The Investor Desk | August 4, 2025
Edited by Mizanur Rahman Liton
Bangladesh’s readymade garment (RMG) industry—the backbone of its export economy—is facing a dangerous new squeeze, as US buyers impose unbearable pricing pressure in response to new tariffs.
Effective August 7, Bangladeshi garments entering the US will now face an effective duty of 36.5%, combining a new 20% reciprocal tariff with the existing 16.5% duty. But the real crisis lies elsewhere:
US retailers are shifting the entire cost burden onto Bangladeshi suppliers.
Exporters are being forced to lower prices and absorb up to a quarter of the new tariff.
Profit margins are collapsing, in some cases to below 3%.
“We have little to say. Most of us are forced to accept buyers’ demands. We’re up against the wall,”
— AK Azad, Chairman, Ha-Meem Group
This marks the second time in less than six months that Bangladeshi suppliers are being squeezed in silence. When the 10% baseline tariff was introduced in April, retailers successfully offloaded part of the cost onto exporters. Now, that 10% has simply been replaced by a 20% levy—and the exploitation continues.

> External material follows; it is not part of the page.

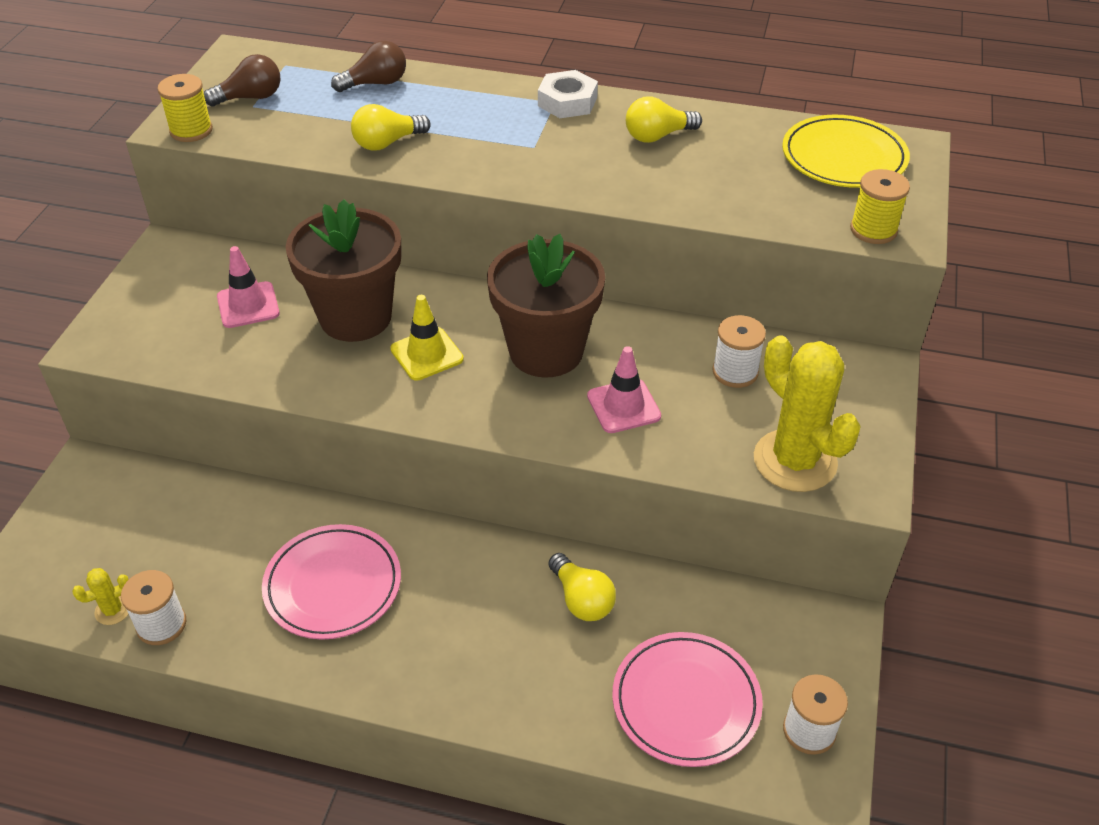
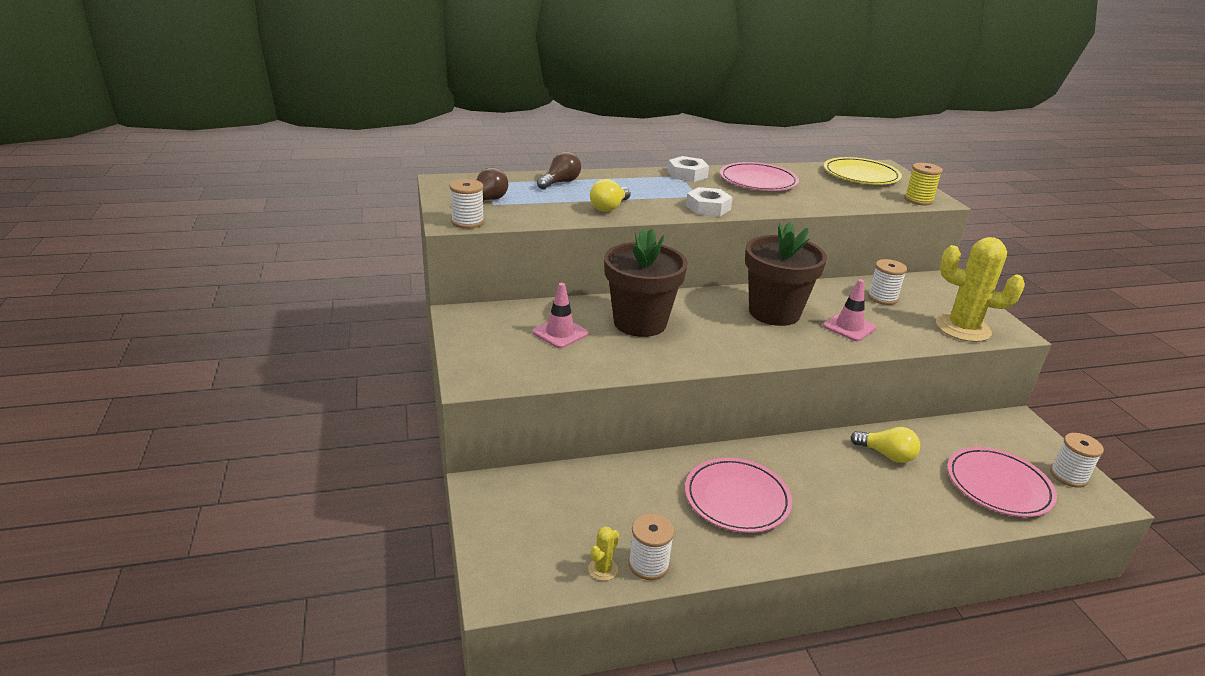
camera: 30 degrees left, 15 degrees down
(191, 130) = (467, 222): yellow spool -> white spool
(427, 354) = (708, 330): yellow traffic cone -> none
(520, 172) = (708, 207): none -> white nut
(657, 136) = (758, 181): yellow light bulb -> pink plate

“Buyers are requesting me to absorb 5 percentage points of the additional tariff,”
— Sharif Zahir, MD, Ananta Group
This is not negotiation. It’s coercion, with American buyers using their market power to force cost absorption. No support is coming from the Bangladeshi government or trade associations. BGMEA has received no formal complaint, likely because these deals are being done behind closed doors.
In practice, this means:
No pricing power for suppliers
No protection against losses
No clear exit from this squeeze
Even large-scale, high-end factories are not spared. Elite Garments, for instance, is still absorbing earlier tariffs. Now, a $10 woven shirt that used to retail for $65 is being marked up to $70 in the US. But exporters see none of that margin.
The sector is entering a period of systemic vulnerability, with uncertain futures for:
Profitability
Worker retention
Investment confidence
Export growth
There is no relief in sight. Even temporary support measures, such as tariff-sharing “until February 2026,” do nothing to address the root crisis: Bangladesh’s total dependence on price-sensitive, low-margin US buyers.
Key Investor Risks:
Earnings erosion: Exporters’ margins dangerously low, with no short-term recovery in sight
Buyer dominance: Zero leverage in pricing negotiations
Unstable export outlook: Tariff uncertainty may hit future planning and working capital
Silent crisis: No coordinated industry or government response so far
Bottom Line for Investors:
The Bangladesh RMG sector is in a fragile state. The US tariff shock has exposed the industry's dangerous overdependence on American buyers and its inability to protect margins. Without external support or structural change, the sector may face mass-scale financial distress.